● Text segment

[Start of Attachment]

Don’t Reread During Dictation
The same rule applies to dictation as to typing first drafts: don’t look back. Seeing the errors and awkward transcriptions will trigger your editor brain. Keep pushing forward. Fix everything in revision.
Set a Timer
Dictation fatigue is real. Your voice gets tired, your focus drifts, and accuracy drops. Twenty to thirty-minute sessions work well. Take a break, drink water, rest your voice, then resume.
The Editing Challenge
Dictated prose needs editing. More editing than typed prose, typically, because:
Homophone errors: Voice-to-text confuses “their/there/they’re,” “to/too/two,” and similar words. A dedicated editing pass for homophones is essential.
Run-on constructions: Spoken sentences tend to be longer and more loosely connected than written sentences. You’ll need to break long dictated sentences into shorter written ones.
Missing punctuation: Even when you speak punctuation, some will be missed or misinterpreted. A punctuation-specific editing pass helps.
Tone adjustment: Dictated prose often sounds more casual than intended. If your project requires a more formal register, you’ll need to elevate the language during editing.
Think of dictated text as a very rough first draft—the raw material that revision transforms into finished prose. The speed advantage of dictation more than compensates for the additional editing time, but only if you accept that the initial output will be rougher than typed text.
For a structured approach to revising dictated drafts, the multi-pass system in [INTERNAL: editing-your-own-work] works well with dictated material.

[End of Attachment]

(Items listed in a dataset)

[Start of Attachment]

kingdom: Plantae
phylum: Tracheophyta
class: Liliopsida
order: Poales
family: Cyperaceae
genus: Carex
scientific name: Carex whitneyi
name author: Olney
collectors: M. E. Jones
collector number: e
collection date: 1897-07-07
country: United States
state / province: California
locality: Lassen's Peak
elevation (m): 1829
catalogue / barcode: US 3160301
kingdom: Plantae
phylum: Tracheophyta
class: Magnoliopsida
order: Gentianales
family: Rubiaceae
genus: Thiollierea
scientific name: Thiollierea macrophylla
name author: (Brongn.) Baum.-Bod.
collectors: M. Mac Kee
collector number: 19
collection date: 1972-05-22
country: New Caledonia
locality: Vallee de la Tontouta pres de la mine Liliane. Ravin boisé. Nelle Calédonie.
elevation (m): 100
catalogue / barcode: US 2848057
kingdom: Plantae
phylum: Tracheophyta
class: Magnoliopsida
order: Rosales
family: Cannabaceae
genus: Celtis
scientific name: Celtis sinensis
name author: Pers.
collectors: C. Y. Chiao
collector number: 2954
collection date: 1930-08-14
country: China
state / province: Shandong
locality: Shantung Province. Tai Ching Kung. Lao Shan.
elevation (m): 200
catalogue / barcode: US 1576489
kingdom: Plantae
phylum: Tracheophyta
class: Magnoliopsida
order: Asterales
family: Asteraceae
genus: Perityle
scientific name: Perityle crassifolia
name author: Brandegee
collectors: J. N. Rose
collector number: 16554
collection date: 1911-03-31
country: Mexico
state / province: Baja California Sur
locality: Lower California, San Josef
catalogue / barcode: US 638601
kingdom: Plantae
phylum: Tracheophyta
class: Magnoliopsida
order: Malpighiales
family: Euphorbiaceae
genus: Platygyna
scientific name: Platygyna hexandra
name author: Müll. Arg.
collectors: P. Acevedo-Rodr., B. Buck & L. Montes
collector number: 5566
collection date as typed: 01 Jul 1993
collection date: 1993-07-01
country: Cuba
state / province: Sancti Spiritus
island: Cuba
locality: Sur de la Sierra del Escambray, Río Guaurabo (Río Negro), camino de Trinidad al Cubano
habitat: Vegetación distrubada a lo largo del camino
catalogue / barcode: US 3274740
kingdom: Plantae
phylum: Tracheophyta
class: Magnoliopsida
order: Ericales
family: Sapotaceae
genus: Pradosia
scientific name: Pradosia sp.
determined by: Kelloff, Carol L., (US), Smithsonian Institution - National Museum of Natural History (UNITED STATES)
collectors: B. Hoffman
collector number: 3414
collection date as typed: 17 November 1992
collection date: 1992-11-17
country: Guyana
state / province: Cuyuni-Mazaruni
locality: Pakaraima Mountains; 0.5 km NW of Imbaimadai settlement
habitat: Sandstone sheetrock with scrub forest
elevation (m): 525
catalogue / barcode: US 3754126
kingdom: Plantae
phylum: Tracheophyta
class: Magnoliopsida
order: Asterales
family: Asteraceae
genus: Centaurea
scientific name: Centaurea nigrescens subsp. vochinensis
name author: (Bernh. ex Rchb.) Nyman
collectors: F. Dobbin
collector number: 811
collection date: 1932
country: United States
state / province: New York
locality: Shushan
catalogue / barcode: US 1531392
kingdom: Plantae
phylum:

[End of Attachment]

● Exercises
[A] Decide whether each statement agrees with the text on dictation, answering yes or no and quoting the words of the text that settle it. (i) Dictation sessions of twenty to thirty minutes are recommended. (ii) Dictated prose typically needs less editing than typed prose. (iii) Dictated prose often sounds more formal than intended.
[B] According to the text on dictation, how do spoken sentences tend to differ from written ones?

● Answers in order
[A]
(i) Yes: "Twenty to thirty-minute sessions work well."
(ii) No: "More editing than typed prose, typically"
(iii) No: "Dictated prose often sounds more casual than intended."

[B] They tend to be longer and more loosely connected.